After rising to the top, in retail store battles, major chains such as Best Buy and Barnes & Noble are still planning to cut hundreds of stores in 2013—but with the help of the e-commerce boom, the supporting industrial market has emerged strong this year with declining vacancy and modest rent growth in most markets.
Regardless of the destruction it’s causing to the bricks-and-mortar retail industry, e-commerce development helped prevent the downfall of the national industrial market. Global e-commerce is expected to double to $1 trillion in three years, with Amazon taking at least a quarter chunk of that market. Demand for new distribution centers today is strongest around the ports, but is also expanding in major population centers such as large cities in California, Texas, New York and New Jersey, as Amazon and other large retailers prepare massive distribution facilities to reach local online shoppers, according to Cushman & Wakefield’s 2013-2016 Industrial Forecast Report.

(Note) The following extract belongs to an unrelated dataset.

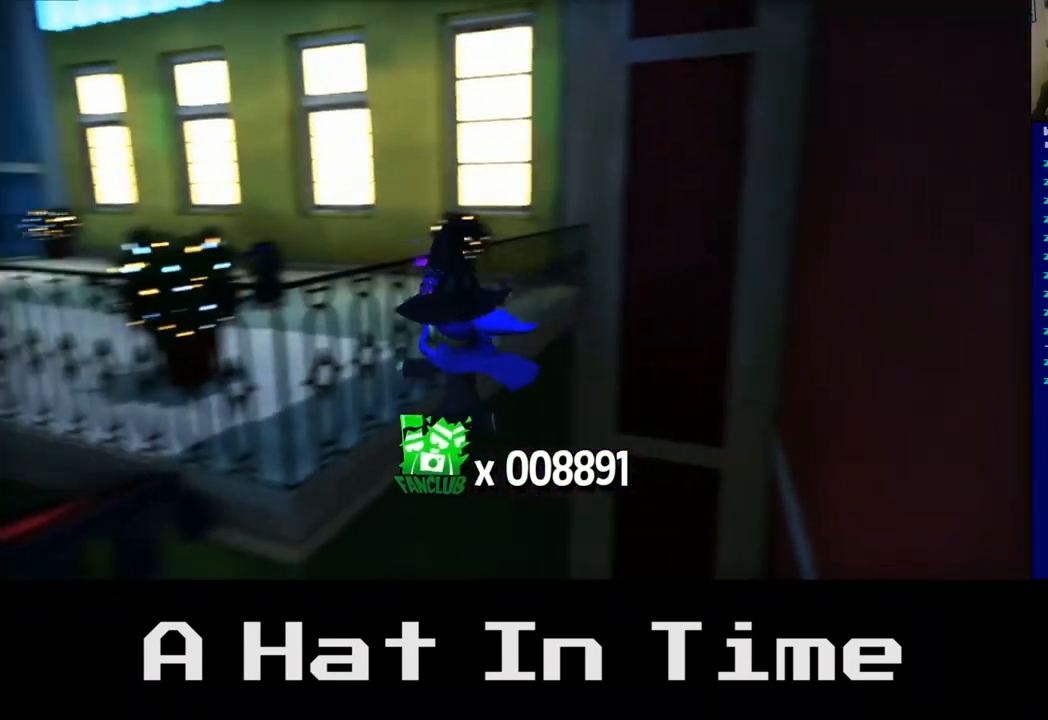
{"buttons": [], "left_stick": "up-left", "right_stick": "center", "events": []}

Amazon has continued to announce large new distribution facilities around the globe. Just in January, the Seattle-based firm said it signed lease agreements to fill three new fulfillment centers in Texas, one in Robbinsville, N.J. and one in Tracy, Calif., in the San Francisco Bay area. Each of the centers is being built at more than 1 million sq. ft. Amazon isn’t looking weak, either, reporting a record high stock price of $284 per share on Jan. 25, even with the firm beginning late last year to charge customers sales taxes in states that were previously exempt.
Kris Bjorson, Jones Lang LaSalle’s head of retail and e-commerce distribution, says that as Amazon continues its lead, other major retailers are going to fall in line with the new supply-chain model. Companies like Home Depot, Target and Walmart are evaluating their three-to-five year multichannel strategies, he notes. “They have to consider, do customers like coming into our stores or going online or coming into the store and then going online, etc. Where is the customer putting most of his or her money into this process?” Bjorson says.

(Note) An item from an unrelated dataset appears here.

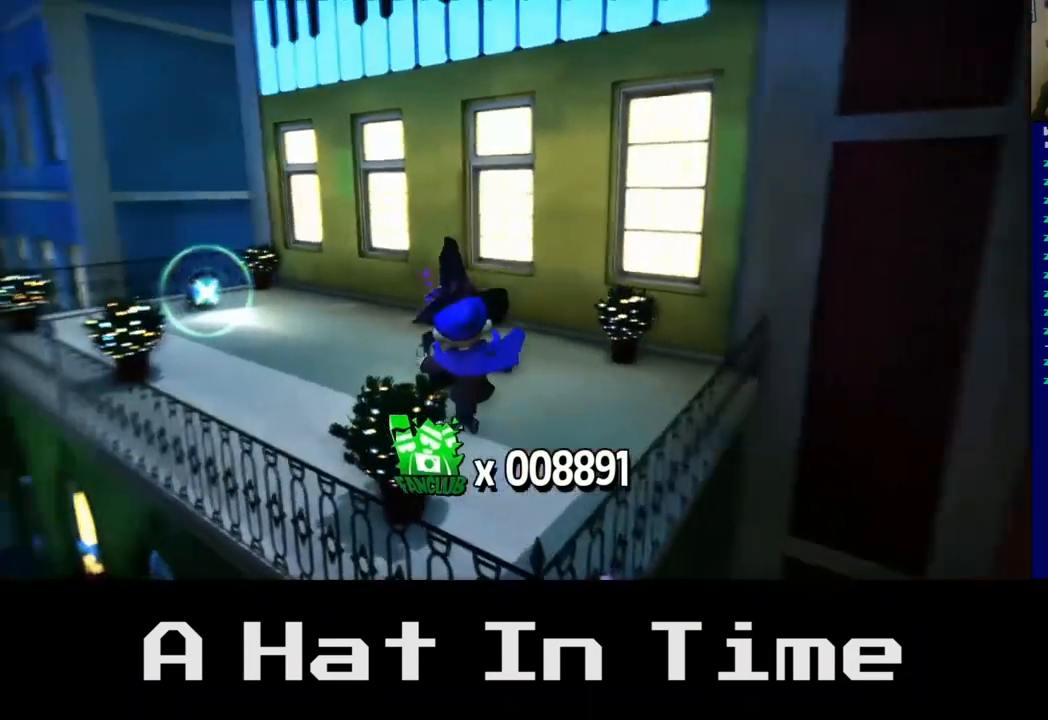
{"buttons": [], "left_stick": "up", "right_stick": "left", "events": [[217, "left_stick", "up"], [450, "right_stick", "left"]]}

However, as opposed to Amazon’s brand new model, these companies already have the industrial supply chain in place, and they will have to evaluate how to alter that model, particularly how to rework distribution facilities to meet the likely-coming consumer demand of same-day delivery on all products. Challenges to changing over these existing distribution centers include a shortage of trained workers for the more automated processes, adding truck traffic and parking to meet increased shipping demands, and retooling the building’s insides to handle single-item picking,” Bjorson says.
“It all comes down to the utilization of cubic feet in the same amount of space,” he explains. “The new trend in retooling these centers is to add one or two tiers of work levels, that’s why you’re seeing the demand for at least 36-ft. clear buildings, it enables three levels of conveyer belts for unit-picking onto shipping trucks.”
Top shipping firms UPS and FedEx also predict this trend, according to JLL’s 2013 Retail Perspectives report. The companies are testing strategies for the same-day delivery model, and FedEx predicts that potential industry-wide revenue from intra-city delivery of small packages could rise to $12 billion.
While new development and retooling are the current trends, Bjornson believes that what will follow will likely be more collaboration between vendors and suppliers and whomever has the most modern warehouse holding the product. “I think you’ll see more re-orientating of the network to be more cost-efficient,” Bjornson says. “E-commerce leaders may start to acquire boutique retailers to enter the physical market, and on the industrial side you’ll see the absorption gap widening between class-A, modern buildings with employee and population density and the rest of the country.”